[PAGE TEXT Boundary: Start]
Published: 2020-09-16 16:10:57 CEST
Ignitis grupė
Notification on material event

Regarding the adopted order of the Ministry of Finance to increase share capital of AB “Ignitis grupė” and apply for listing of financial instruments

AB Ignitis Grupė, (hereinafter – Ignitis Grupė or „the Company”) identification code 301844044, registered office placed at Žvejų str. 14, Vilnius, Republic of Lithuania. The total nominal value of issued bonds 900 000 000 EUR; ISIN codes XS1646530565; XS1853999313; XS2177349912.

The Company informs that on September 16, 2020, the Ministry of Finance of the Republic of Lithuania (hereinafter - Ministry of Finance), the authority implementing the rights of the sole shareholder of the Company, accepted the order “Regarding the increase of the share capital of AB Ignitis grupė and the Minister of Finance 2020 June 30 order No. 1K-226 “Regarding the amendment of the transformation of UAB Ignitis grupė into a joint-stock company” (hereinafter – The Order). The Order was adopted taking into account, inter alia, the resolution No. 231 of the Government of the Republic of Lithuania of March 18 2020 “Regarding the consent to change the legal form of UAB Ignitis grupė and increase the share capital”.
[PAGE TEXT Boundary: End]
[SOURCE INFORMATION Boundary: Start]
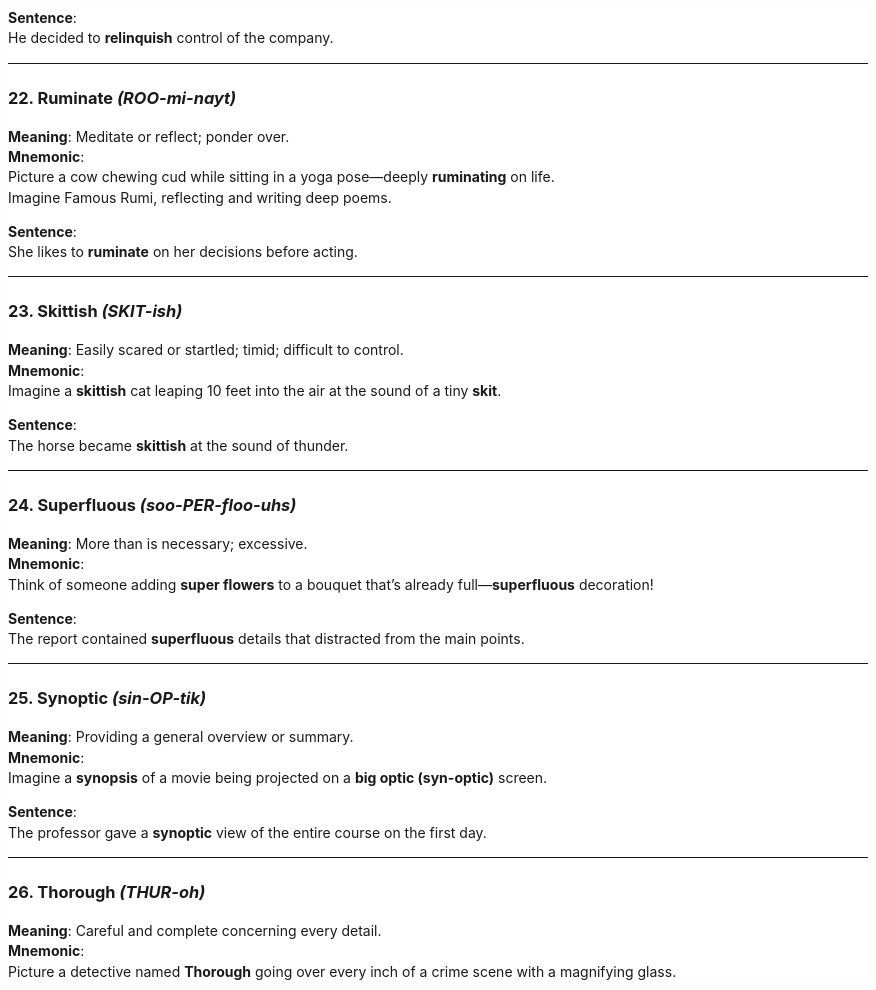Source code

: **Sentence**:  
He decided to **relinquish** control of the company.  

---

### **22. Ruminate** *(ROO-mi-nayt)*  
**Meaning**: Meditate or reflect; ponder over.  
**Mnemonic**:  
Picture a cow chewing cud while sitting in a yoga pose—deeply **ruminating** on life.   
Imagine Famous Rumi, reflecting and writing deep poems.

**Sentence**:  
She likes to **ruminate** on her decisions before acting.  

---

### **23. Skittish** *(SKIT-ish)*  
**Meaning**: Easily scared or startled; timid; difficult to control.  
**Mnemonic**:  
Imagine a **skittish** cat leaping 10 feet into the air at the sound of a tiny **skit**.  

**Sentence**:  
The horse became **skittish** at the sound of thunder.  

---

### **24. Superfluous** *(soo-PER-floo-uhs)*  
**Meaning**: More than is necessary; excessive.  
**Mnemonic**:  
Think of someone adding **super flowers** to a bouquet that’s already full—**superfluous** decoration!  

**Sentence**:  
The report contained **superfluous** details that distracted from the main points.  

---

### **25. Synoptic** *(sin-OP-tik)*  
**Meaning**: Providing a general overview or summary.  
**Mnemonic**:  
Imagine a **synopsis** of a movie being projected on a **big optic (syn-optic)** screen.  

**Sentence**:  
The professor gave a **synoptic** view of the entire course on the first day.  

---

### **26. Thorough** *(THUR-oh)*  
**Meaning**: Careful and complete concerning every detail.  
**Mnemonic**:  
Picture a detective named **Thorough** going over every inch of a crime scene with a magnifying glass.  

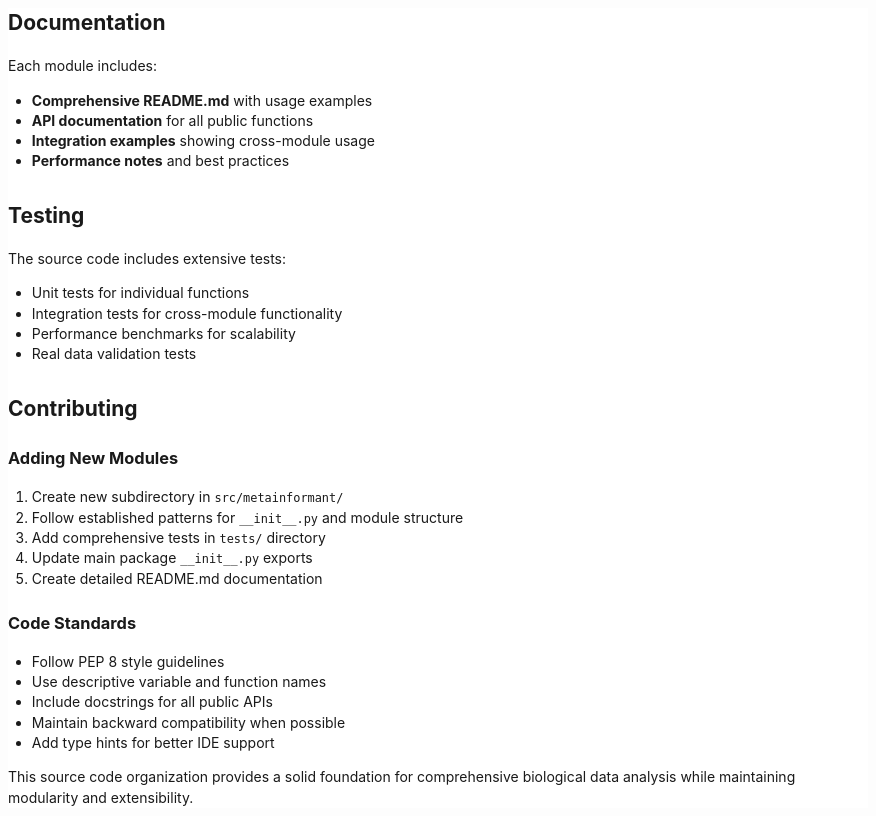 ## Documentation

Each module includes:
- **Comprehensive README.md** with usage examples
- **API documentation** for all public functions
- **Integration examples** showing cross-module usage
- **Performance notes** and best practices

## Testing

The source code includes extensive tests:
- Unit tests for individual functions
- Integration tests for cross-module functionality
- Performance benchmarks for scalability
- Real data validation tests

## Contributing

### Adding New Modules
1. Create new subdirectory in `src/metainformant/`
2. Follow established patterns for `__init__.py` and module structure
3. Add comprehensive tests in `tests/` directory
4. Update main package `__init__.py` exports
5. Create detailed README.md documentation

### Code Standards
- Follow PEP 8 style guidelines
- Use descriptive variable and function names
- Include docstrings for all public APIs
- Maintain backward compatibility when possible
- Add type hints for better IDE support

This source code organization provides a solid foundation for comprehensive biological data analysis while maintaining modularity and extensibility.
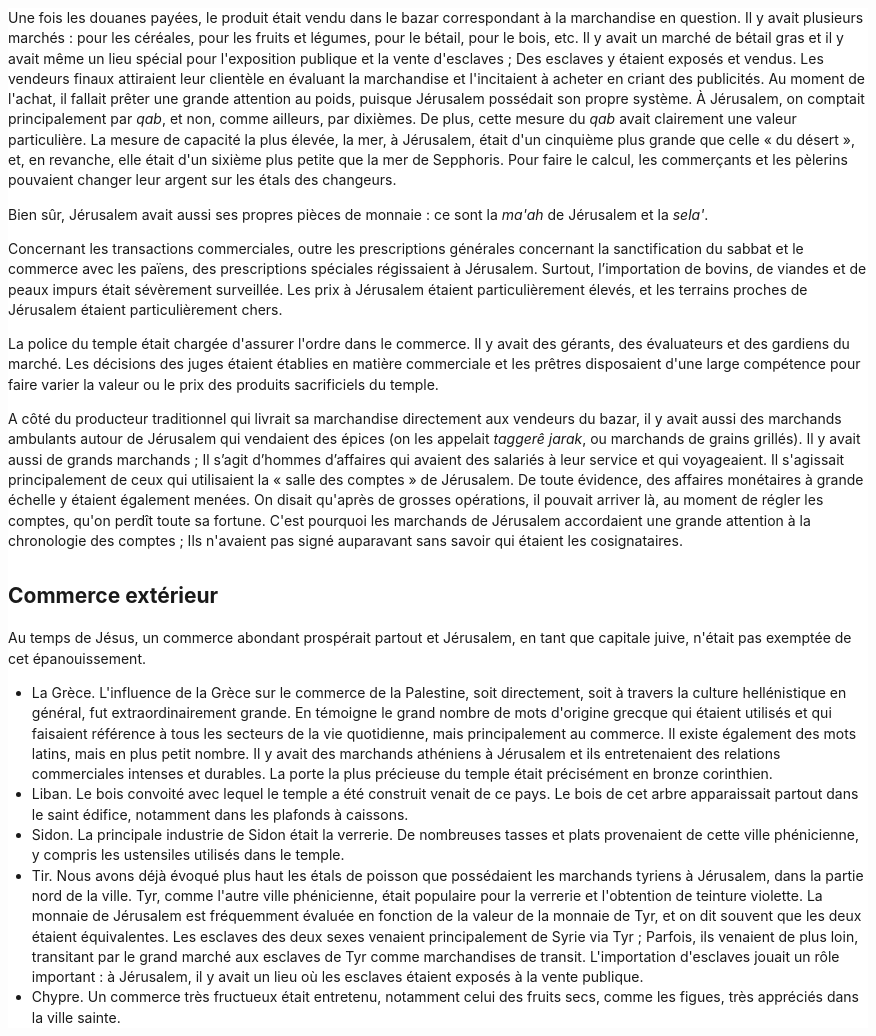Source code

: Une fois les douanes payées, le produit était vendu dans le bazar correspondant à la marchandise en question. Il y avait plusieurs marchés : pour les céréales, pour les fruits et légumes, pour le bétail, pour le bois, etc. Il y avait un marché de bétail gras et il y avait même un lieu spécial pour l'exposition publique et la vente d'esclaves ; Des esclaves y étaient exposés et vendus. Les vendeurs finaux attiraient leur clientèle en évaluant la marchandise et l'incitaient à acheter en criant des publicités. Au moment de l'achat, il fallait prêter une grande attention au poids, puisque Jérusalem possédait son propre système. À Jérusalem, on comptait principalement par _qab_, et non, comme ailleurs, par dixièmes. De plus, cette mesure du _qab_ avait clairement une valeur particulière. La mesure de capacité la plus élevée, la mer, à Jérusalem, était d'un cinquième plus grande que celle « du désert », et, en revanche, elle était d'un sixième plus petite que la mer de Sepphoris. Pour faire le calcul, les commerçants et les pèlerins pouvaient changer leur argent sur les étals des changeurs.

Bien sûr, Jérusalem avait aussi ses propres pièces de monnaie : ce sont la _ma'ah_ de Jérusalem et la _sela'_.

Concernant les transactions commerciales, outre les prescriptions générales concernant la sanctification du sabbat et le commerce avec les païens, des prescriptions spéciales régissaient à Jérusalem. Surtout, l’importation de bovins, de viandes et de peaux impurs était sévèrement surveillée. Les prix à Jérusalem étaient particulièrement élevés, et les terrains proches de Jérusalem étaient particulièrement chers.

La police du temple était chargée d'assurer l'ordre dans le commerce. Il y avait des gérants, des évaluateurs et des gardiens du marché. Les décisions des juges étaient établies en matière commerciale et les prêtres disposaient d'une large compétence pour faire varier la valeur ou le prix des produits sacrificiels du temple.

A côté du producteur traditionnel qui livrait sa marchandise directement aux vendeurs du bazar, il y avait aussi des marchands ambulants autour de Jérusalem qui vendaient des épices (on les appelait _taggerê jarak_, ou marchands de grains grillés). Il y avait aussi de grands marchands ; Il s’agit d’hommes d’affaires qui avaient des salariés à leur service et qui voyageaient. Il s'agissait principalement de ceux qui utilisaient la « salle des comptes » de Jérusalem. De toute évidence, des affaires monétaires à grande échelle y étaient également menées. On disait qu'après de grosses opérations, il pouvait arriver là, au moment de régler les comptes, qu'on perdît toute sa fortune. C'est pourquoi les marchands de Jérusalem accordaient une grande attention à la chronologie des comptes ; Ils n'avaient pas signé auparavant sans savoir qui étaient les cosignataires.

## Commerce extérieur

Au temps de Jésus, un commerce abondant prospérait partout et Jérusalem, en tant que capitale juive, n'était pas exemptée de cet épanouissement.

- La Grèce. L'influence de la Grèce sur le commerce de la Palestine, soit directement, soit à travers la culture hellénistique en général, fut extraordinairement grande. En témoigne le grand nombre de mots d'origine grecque qui étaient utilisés et qui faisaient référence à tous les secteurs de la vie quotidienne, mais principalement au commerce. Il existe également des mots latins, mais en plus petit nombre. Il y avait des marchands athéniens à Jérusalem et ils entretenaient des relations commerciales intenses et durables. La porte la plus précieuse du temple était précisément en bronze corinthien.
- Liban. Le bois convoité avec lequel le temple a été construit venait de ce pays. Le bois de cet arbre apparaissait partout dans le saint édifice, notamment dans les plafonds à caissons.
- Sidon. La principale industrie de Sidon était la verrerie. De nombreuses tasses et plats provenaient de cette ville phénicienne, y compris les ustensiles utilisés dans le temple.
- Tir. Nous avons déjà évoqué plus haut les étals de poisson que possédaient les marchands tyriens à Jérusalem, dans la partie nord de la ville. Tyr, comme l'autre ville phénicienne, était populaire pour la verrerie et l'obtention de teinture violette. La monnaie de Jérusalem est fréquemment évaluée en fonction de la valeur de la monnaie de Tyr, et on dit souvent que les deux étaient équivalentes. Les esclaves des deux sexes venaient principalement de Syrie via Tyr ; Parfois, ils venaient de plus loin, transitant par le grand marché aux esclaves de Tyr comme marchandises de transit. L'importation d'esclaves jouait un rôle important : à Jérusalem, il y avait un lieu où les esclaves étaient exposés à la vente publique.
- Chypre. Un commerce très fructueux était entretenu, notamment celui des fruits secs, comme les figues, très appréciés dans la ville sainte.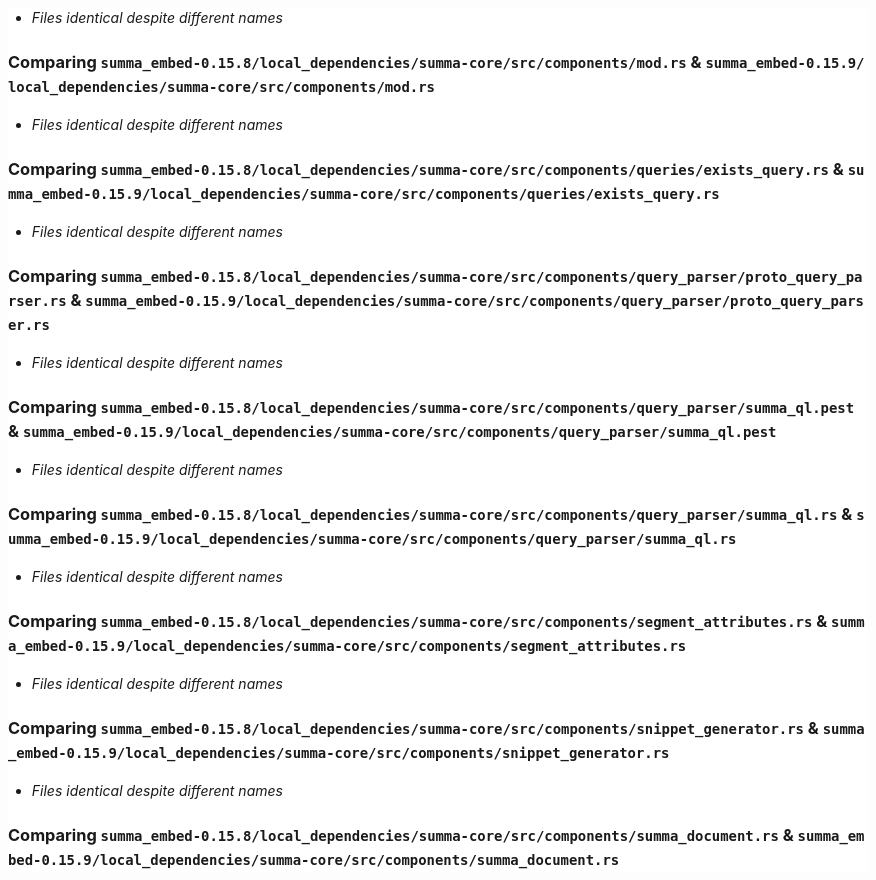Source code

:  * *Files identical despite different names*

### Comparing `summa_embed-0.15.8/local_dependencies/summa-core/src/components/mod.rs` & `summa_embed-0.15.9/local_dependencies/summa-core/src/components/mod.rs`

 * *Files identical despite different names*

### Comparing `summa_embed-0.15.8/local_dependencies/summa-core/src/components/queries/exists_query.rs` & `summa_embed-0.15.9/local_dependencies/summa-core/src/components/queries/exists_query.rs`

 * *Files identical despite different names*

### Comparing `summa_embed-0.15.8/local_dependencies/summa-core/src/components/query_parser/proto_query_parser.rs` & `summa_embed-0.15.9/local_dependencies/summa-core/src/components/query_parser/proto_query_parser.rs`

 * *Files identical despite different names*

### Comparing `summa_embed-0.15.8/local_dependencies/summa-core/src/components/query_parser/summa_ql.pest` & `summa_embed-0.15.9/local_dependencies/summa-core/src/components/query_parser/summa_ql.pest`

 * *Files identical despite different names*

### Comparing `summa_embed-0.15.8/local_dependencies/summa-core/src/components/query_parser/summa_ql.rs` & `summa_embed-0.15.9/local_dependencies/summa-core/src/components/query_parser/summa_ql.rs`

 * *Files identical despite different names*

### Comparing `summa_embed-0.15.8/local_dependencies/summa-core/src/components/segment_attributes.rs` & `summa_embed-0.15.9/local_dependencies/summa-core/src/components/segment_attributes.rs`

 * *Files identical despite different names*

### Comparing `summa_embed-0.15.8/local_dependencies/summa-core/src/components/snippet_generator.rs` & `summa_embed-0.15.9/local_dependencies/summa-core/src/components/snippet_generator.rs`

 * *Files identical despite different names*

### Comparing `summa_embed-0.15.8/local_dependencies/summa-core/src/components/summa_document.rs` & `summa_embed-0.15.9/local_dependencies/summa-core/src/components/summa_document.rs`
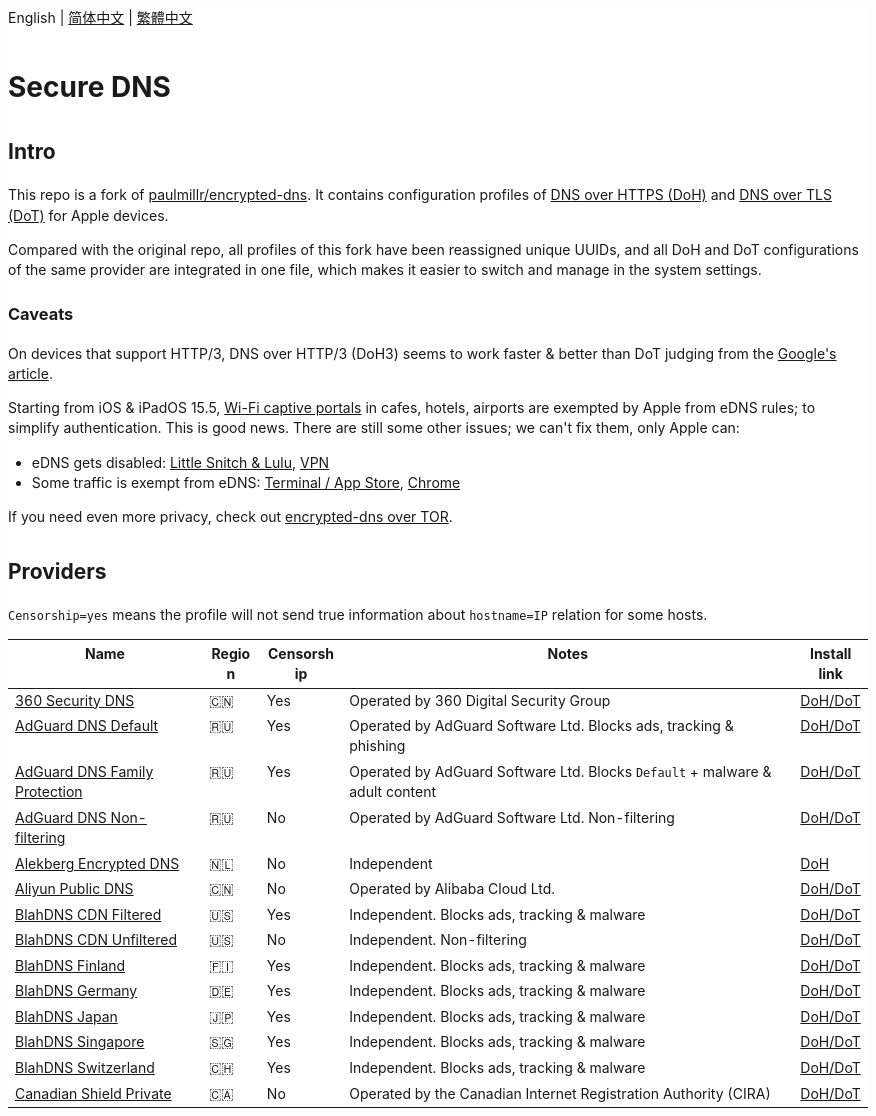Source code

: English | [简体中文](https://github.com/francis-zhao/secure-dns/blob/master/README.cmn-CN.md) | [繁體中文](https://github.com/francis-zhao/secure-dns/blob/master/README.cmn-TW.md)

# Secure DNS

## Intro

This repo is a fork of [paulmillr/encrypted-dns](https://github.com/paulmillr/encrypted-dns). It contains configuration profiles of [DNS over HTTPS (DoH)](https://en.wikipedia.org/wiki/DNS_over_HTTPS) and [DNS over TLS (DoT)](https://en.wikipedia.org/wiki/DNS_over_TLS) for Apple devices.

Compared with the original repo, all profiles of this fork have been reassigned unique UUIDs, and all DoH and DoT configurations of the same provider are integrated in one file, which makes it easier to switch and manage in the system settings.

### Caveats

On devices that support HTTP/3, DNS over HTTP/3 (DoH3) seems to work faster & better than DoT judging from the [Google's article](https://security.googleblog.com/2022/07/dns-over-http3-in-android.html).

Starting from iOS & iPadOS 15.5, [Wi-Fi captive portals](https://en.wikipedia.org/wiki/Captive_portal) in cafes, hotels, airports are exempted by Apple from eDNS rules; to simplify authentication. This is good news. There are still some other issues; we can't fix them, only Apple can:

- eDNS gets disabled: [Little Snitch & Lulu](https://github.com/paulmillr/encrypted-dns/issues/13), [VPN](https://github.com/paulmillr/encrypted-dns/issues/18)
- Some traffic is exempt from eDNS: [Terminal / App Store](https://github.com/paulmillr/encrypted-dns/issues/22), [Chrome](https://github.com/paulmillr/encrypted-dns/issues/19)

If you need even more privacy, check out [encrypted-dns over TOR](https://github.com/alecmuffett/dohot).

## Providers

`Censorship=yes` means the profile will not send true information about `hostname=IP` relation for some hosts.

| Name                                                 | Region | Censorship | Notes                                                                                                     | Install link                        |
| ---------------------------------------------------- | ------ | ---------- | --------------------------------------------------------------------------------------------------------- | ----------------------------------- |
| [360 Security DNS][360-security-dns]                 | 🇨🇳     | Yes        | Operated by 360 Digital Security Group                                                                    | [DoH/DoT][360-security-dns-profile] |
| [AdGuard DNS Default][adguard-dns-default]           | 🇷🇺     | Yes        | Operated by AdGuard Software Ltd. Blocks ads, tracking & phishing                                         | [DoH/DoT][adguard-dns-profile]      |
| [AdGuard DNS Family Protection][adguard-dns-family]  | 🇷🇺     | Yes        | Operated by AdGuard Software Ltd. Blocks `Default` + malware & adult content                              | [DoH/DoT][adguard-dns-profile]      |
| [AdGuard DNS Non-filtering][adguard-dns-unfiltered]  | 🇷🇺     | No         | Operated by AdGuard Software Ltd. Non-filtering                                                           | [DoH/DoT][adguard-dns-profile]      |
| [Alekberg Encrypted DNS][alekberg-dns]               | 🇳🇱     | No         | Independent                                                                                               | [DoH][alekberg-dns-profile]         |
| [Aliyun Public DNS][aliyun-dns]                      | 🇨🇳     | No         | Operated by Alibaba Cloud Ltd.                                                                            | [DoH/DoT][aliyun-dns-profile]       |
| [BlahDNS CDN Filtered][blahdns]                      | 🇺🇸     | Yes        | Independent. Blocks ads, tracking & malware                                                               | [DoH/DoT][blahdns-profile]          |
| [BlahDNS CDN Unfiltered][blahdns]                    | 🇺🇸     | No         | Independent. Non-filtering                                                                                | [DoH/DoT][blahdns-profile]          |
| [BlahDNS Finland][blahdns]                           | 🇫🇮     | Yes        | Independent. Blocks ads, tracking & malware                                                               | [DoH/DoT][blahdns-profile]          |
| [BlahDNS Germany][blahdns]                           | 🇩🇪     | Yes        | Independent. Blocks ads, tracking & malware                                                               | [DoH/DoT][blahdns-profile]          |
| [BlahDNS Japan][blahdns]                             | 🇯🇵     | Yes        | Independent. Blocks ads, tracking & malware                                                               | [DoH/DoT][blahdns-profile]          |
| [BlahDNS Singapore][blahdns]                         | 🇸🇬     | Yes        | Independent. Blocks ads, tracking & malware                                                               | [DoH/DoT][blahdns-profile]          |
| [BlahDNS Switzerland][blahdns]                       | 🇨🇭     | Yes        | Independent. Blocks ads, tracking & malware                                                               | [DoH/DoT][blahdns-profile]          |
| [Canadian Shield Private][canadian-shield]           | 🇨🇦     | No         | Operated by the Canadian Internet Registration Authority (CIRA)                                           | [DoH/DoT][canadian-shield-profile]  |

[360-security-dns]: https://sdns.360.net/dnsPublic.html
[360-security-dns-profile]: https://github.com/francis-zhao/secure-dns/raw/master/profiles/360-security-dns.mobileconfig
[adguard-dns-default]: https://adguard-dns.io/kb/general/dns-providers/#default
[adguard-dns-family]: https://adguard-dns.io/kb/general/dns-providers/#family-protection
[adguard-dns-unfiltered]: https://adguard-dns.io/kb/general/dns-providers/#non-filtering
[adguard-dns-profile]: https://github.com/francis-zhao/secure-dns/raw/master/profiles/adguard-dns.mobileconfig
[alekberg-dns]: https://alekberg.net
[alekberg-dns-profile]: https://github.com/francis-zhao/secure-dns/raw/master/profiles/alekberg-dns.mobileconfig
[aliyun-dns]: https://www.alidns.com/
[aliyun-dns-profile]: https://github.com/francis-zhao/secure-dns/raw/master/profiles/aliyun-dns.mobileconfig
[blahdns]: https://blahdns.com/
[blahdns-profile]: https://github.com/francis-zhao/secure-dns/raw/master/profiles/blahdns.mobileconfig
[canadian-shield]: https://www.cira.ca/cybersecurity-services/canadian-shield/configure/summary-cira-canadian-shield-dns-resolver-addresses
[canadian-shield-profile]: https://github.com/francis-zhao/secure-dns/raw/master/profiles/canadian-shield.mobileconfig
[cloudflare-dns]: https://developers.cloudflare.com/1.1.1.1/encryption/
[cloudflare-dns-family]: https://developers.cloudflare.com/1.1.1.1/setup/#1111-for-families
[cloudflare-dns-profile]: https://github.com/francis-zhao/secure-dns/raw/master/profiles/cloudflare-dns.mobileconfig
[dnspod-dns]: https://www.dnspod.com/products/public.dns
[dnspod-dns-profile]: https://github.com/francis-zhao/secure-dns/raw/master/profiles/dnspod-dns.mobileconfig
[google-dns]: https://developers.google.com/speed/public-dns/docs/secure-transports
[google-dns-profile]: https://github.com/francis-zhao/secure-dns/raw/master/profiles/google-dns.mobileconfig
[keweondns]: https://forum.xda-developers.com/t/keweondns-info-facts-and-what-is-keweon-actually.4576651/
[keweondns-profile]: https://github.com/francis-zhao/secure-dns/raw/master/profiles/keweondns.mobileconfig
[mullvad-dns]: https://mullvad.net/help/dns-over-https-and-dns-over-tls/
[mullvad-dns-profile]: https://github.com/francis-zhao/secure-dns/raw/master/profiles/mullvad-dns.mobileconfig
[nextdns]: https://nextdns.io/
[nextdns-profile]: https://github.com/francis-zhao/secure-dns/raw/master/profiles/nextdns.mobileconfig
[opendns]: https://support.opendns.com/hc/articles/360038086532
[opendns-profile]: https://github.com/francis-zhao/secure-dns/raw/master/profiles/opendns.mobileconfig
[quad9-dns]: https://www.quad9.net/news/blog/doh-with-quad9-dns-servers/
[quad9-dns-profile]: https://github.com/francis-zhao/secure-dns/raw/master/profiles/quad9-dns.mobileconfig
[quad101-dns]: https://101.101.101.101/index_en.html
[quad101-dns-profile]: https://github.com/francis-zhao/secure-dns/raw/master/profiles/quad101-dns.mobileconfig
[tiarap-dns]: https://doh.tiar.app
[tiarap-dns-profile]: https://github.com/francis-zhao/secure-dns/raw/master/profiles/tiarap-dns.mobileconfig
[SOURCE INFORMATION Boundary: End]
• **ACTION ITEM**: According to the material event notification, where is the registered office of AB Ignitis Grupė? The items come from a source other than the material event notification.

• **SOLVED EXERCISE**: Žvejų str. 14, Vilnius, Republic of Lithuania.